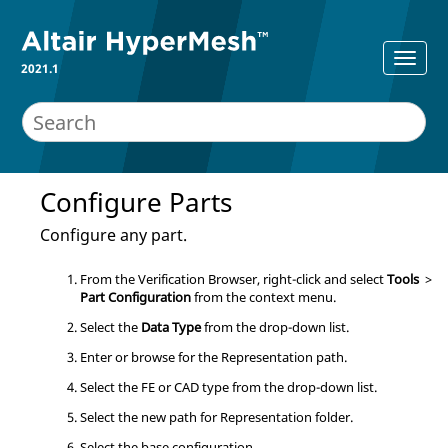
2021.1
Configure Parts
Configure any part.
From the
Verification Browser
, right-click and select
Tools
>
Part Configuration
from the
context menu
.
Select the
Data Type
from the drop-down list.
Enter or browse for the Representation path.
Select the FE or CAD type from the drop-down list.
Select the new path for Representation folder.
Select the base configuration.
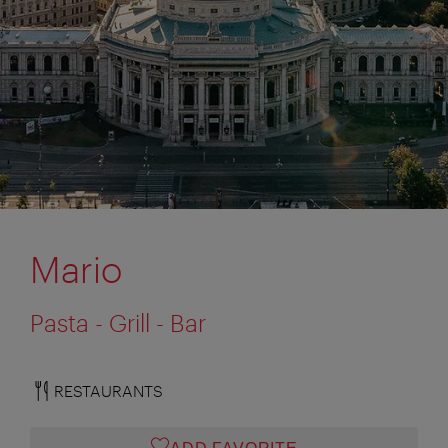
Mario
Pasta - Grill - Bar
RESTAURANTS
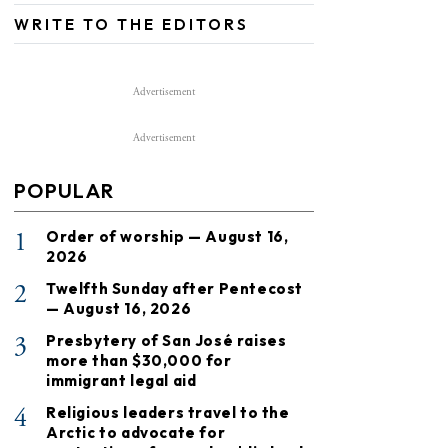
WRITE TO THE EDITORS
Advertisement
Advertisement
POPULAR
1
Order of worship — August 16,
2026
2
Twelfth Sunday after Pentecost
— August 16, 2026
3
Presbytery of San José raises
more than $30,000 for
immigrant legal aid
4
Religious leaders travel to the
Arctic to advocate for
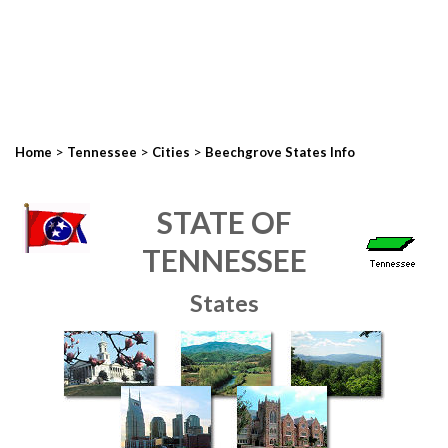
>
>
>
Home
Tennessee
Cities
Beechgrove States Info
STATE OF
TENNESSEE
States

○ ○ ○ ○

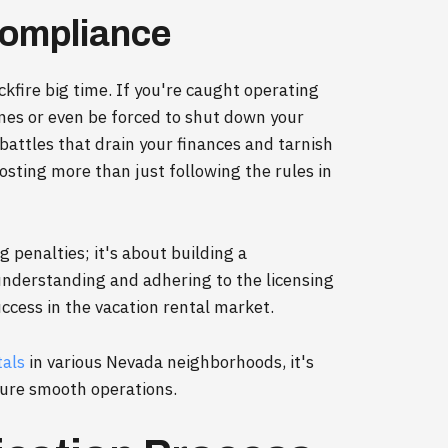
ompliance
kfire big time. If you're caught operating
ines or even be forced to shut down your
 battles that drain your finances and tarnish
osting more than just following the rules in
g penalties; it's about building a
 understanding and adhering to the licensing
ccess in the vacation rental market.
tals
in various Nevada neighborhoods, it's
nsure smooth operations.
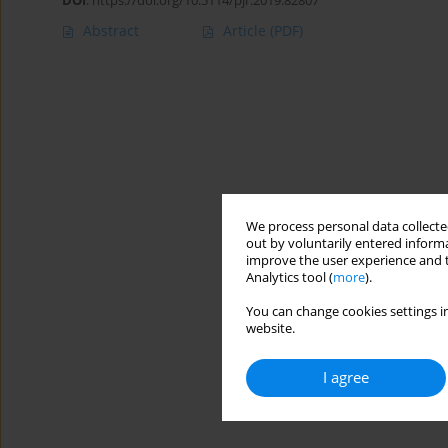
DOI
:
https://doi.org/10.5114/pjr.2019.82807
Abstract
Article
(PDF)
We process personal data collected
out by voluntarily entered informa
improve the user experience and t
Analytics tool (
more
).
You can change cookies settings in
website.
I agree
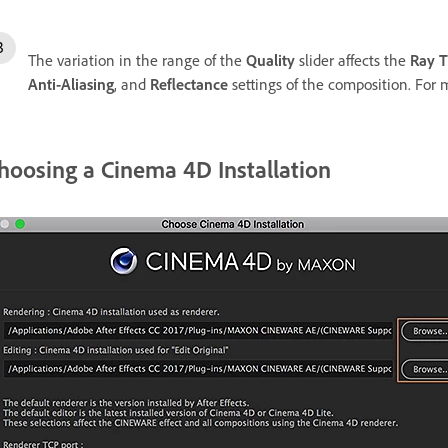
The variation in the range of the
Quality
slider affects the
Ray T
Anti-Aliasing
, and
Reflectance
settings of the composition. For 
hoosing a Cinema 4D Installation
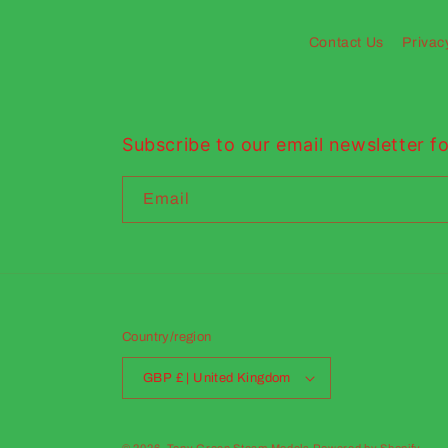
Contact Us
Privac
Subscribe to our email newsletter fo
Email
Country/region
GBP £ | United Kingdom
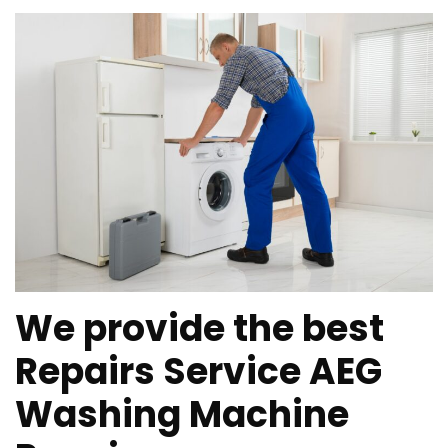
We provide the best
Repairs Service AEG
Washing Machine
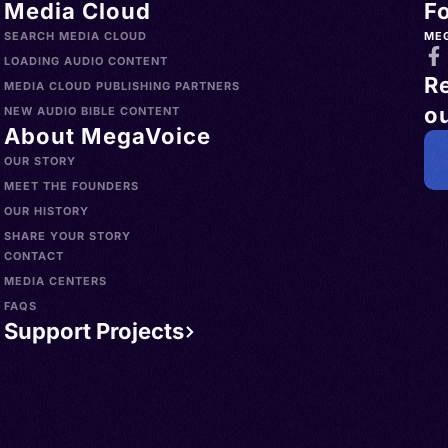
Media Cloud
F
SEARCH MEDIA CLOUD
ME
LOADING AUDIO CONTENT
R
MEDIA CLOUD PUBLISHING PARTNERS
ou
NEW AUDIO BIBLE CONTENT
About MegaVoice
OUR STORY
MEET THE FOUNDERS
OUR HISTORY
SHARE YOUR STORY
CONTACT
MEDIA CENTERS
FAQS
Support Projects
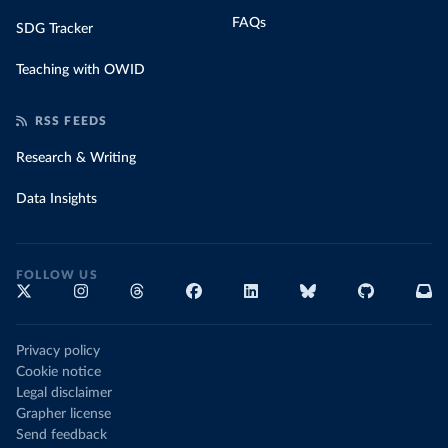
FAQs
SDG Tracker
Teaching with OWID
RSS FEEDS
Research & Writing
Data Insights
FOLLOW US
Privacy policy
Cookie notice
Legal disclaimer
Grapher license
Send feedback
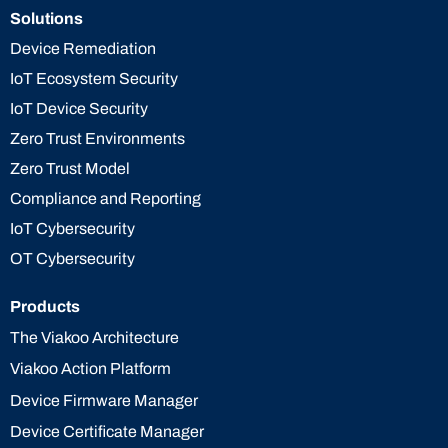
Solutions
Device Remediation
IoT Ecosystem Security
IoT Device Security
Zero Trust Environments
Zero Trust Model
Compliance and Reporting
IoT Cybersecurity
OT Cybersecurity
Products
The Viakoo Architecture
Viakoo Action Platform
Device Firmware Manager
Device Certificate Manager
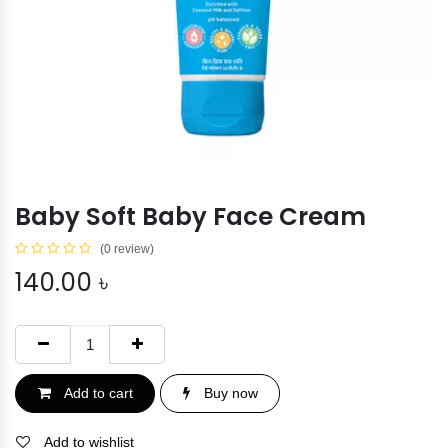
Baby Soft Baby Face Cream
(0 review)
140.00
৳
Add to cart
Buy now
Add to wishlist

○ ○ ○ ○

Which of the lines in the listing above include "drop"? Report each of them.

from the drop-down list.
Select the FE or CAD type from the drop-down list.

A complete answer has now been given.